Wisconsin's state supreme court vote visualized

Published 2011-04-06

UPDATED JUNE 28: It took me a while, but I finished off an updated version of this map, which you can find here on madison.com.

UPDATED 8:09 P.M. THURSDAY: Things took another turn on Thursday as Waukesha County Clerk Kathy Nickolaus said due to an inputting error she had undercounted -- by 14,000 votes.

Via The Wisconsin State Journal:

The new totals showed Prosser with 92,263 votes in Waukesha County, while Kloppenburg had 32,758. Waukesha County Clerk Kathy Nickolaus said the votes weren’t reported to The Associated Press on Tuesday due to “human error.”

Thinking I will now hold off on updating the numbers on the Wisconsin Supreme Court election map until canvassing is completed. Scroll down and you will find it. The colors are still solid, but obviously the numbers in each county are now off.

You can find some aggregated links on the votes in Waukesha County here.


UPDATED 4:17 P.M. THURSDAY: On Thursday afternoon, the Winnebago County clerk updated election numbers that now give incumbent Justice David Prosser 710 more votes and assistant attorney general JoAnne Kloppenburg 466 votes.

Via The Wisconsin State Journal:

If the numbers stand, Prosser would be ahead of Kloppenburg by 40 votes.

Working on updating the map below to show the change.


When the final precinct finally reported Wednesday -- that's you Lake Mills -- attorney JoAnne Kloppenburg declared victory over incumbent state Supreme Court Justice David Prosser.

But when a candidate declares victory with 50.01 percent of the vote, a recount is obviously on the horizon.

Denying that the Supreme Court race turned into a referendum on his push to end collective bargaining rights for state union workers, Gov. Scott Walker said Wednesday afternoon that Tuesday's results were "largely driven by Madison" and that there are two worlds in the state.

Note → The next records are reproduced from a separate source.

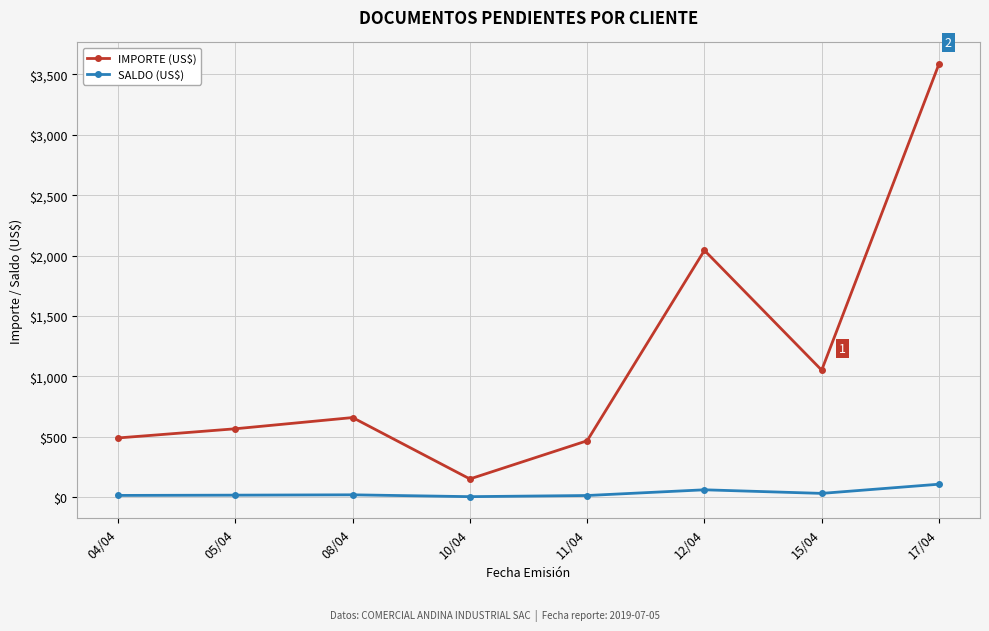

The IMPORTE (US$) series shows 3584.8 at 17/04. True or false?

True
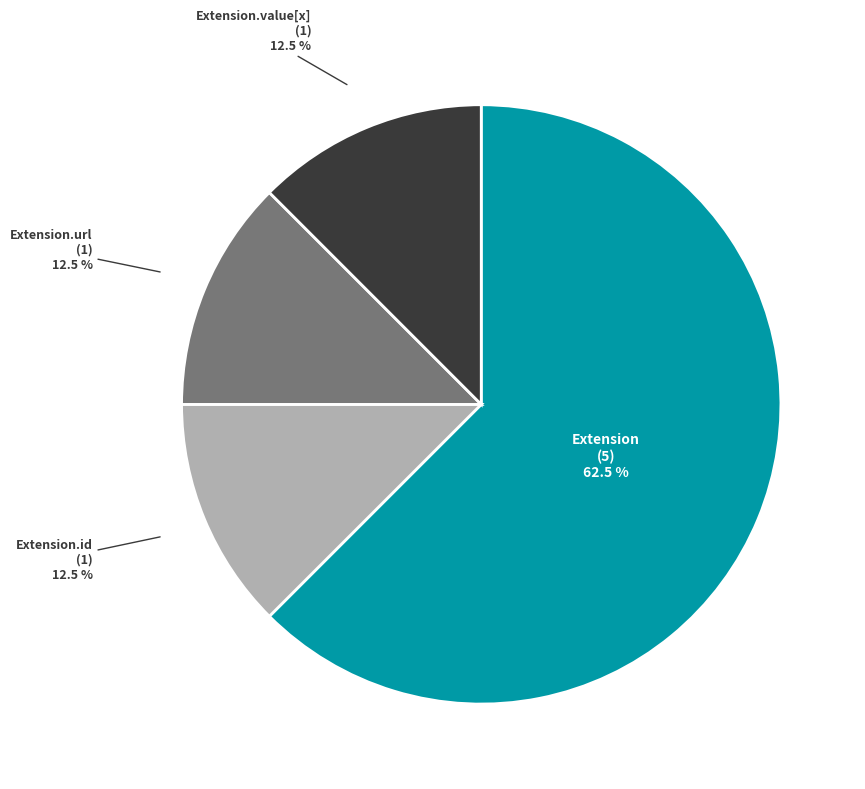

Is there any slice that represents more than half of the pie?

Yes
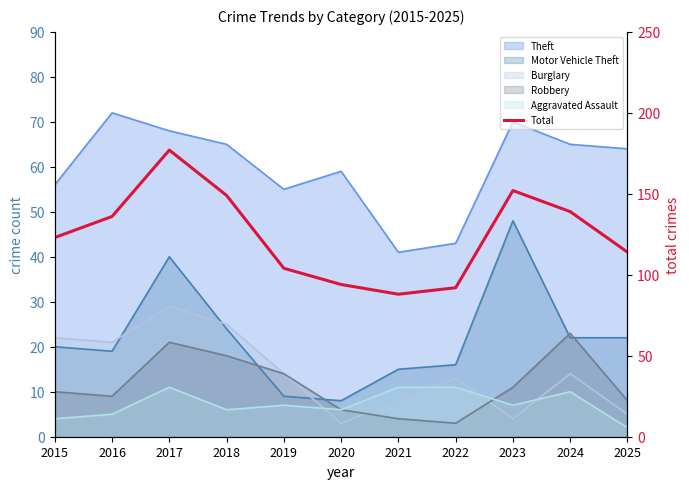

Reading left to right, list all the values displayed in this chart.

2015=123	2016=136	2017=177	2018=149	2019=104	2020=94	2021=88	2022=92	2023=152	2024=139	2025=114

The map below shows there are two worlds, but perhaps a bit more equal than any partisan will admit.

Obviously Dane, Waukesha and Milwaukee counties are the state's population centers, so they carry a bigger weight when all the votes are counted.

But just as the vote count stands at 50.01 percent for Kloppenburg and 49.99 for Prosser, so too does the state it seems judging by the county-by-county breakdown for each candidate.

 

Much thanks goes out to Jon Davenport and John Keefe for their suggestions and tutorials, and to news app teams at the Chicago Tribune and the Bay Area Citizen for their inspiration.

John K's blog post put forward a great method for working with the shapefiles and merging them census data in Google's Fusion tables. John's patience and help as I fired off questions on Twitter can't be understated.

And special thanks to Christopher Groskopf for his how-to blog post on the RedEye's homicide map, and for making the data available. The quick walk-through helped me get a quick win and make sure I wasn't crazy.

There is plenty more I could do with this. The fact that eastern counties drift off into Lake Michigan bothers me, and I may still try to overlay a map showing how the state voted in November, when Walker defeated Democrat Tom Barrett. Adding a default zoom-level and some other bells and whistles would be neat. Campaign finance data for each candidate broken down by the county would be way cooler.

But for now, I'm gonna call it a completed project and move on to the next thing. Seems I have too many "works-in-progress" and not enough I call complete.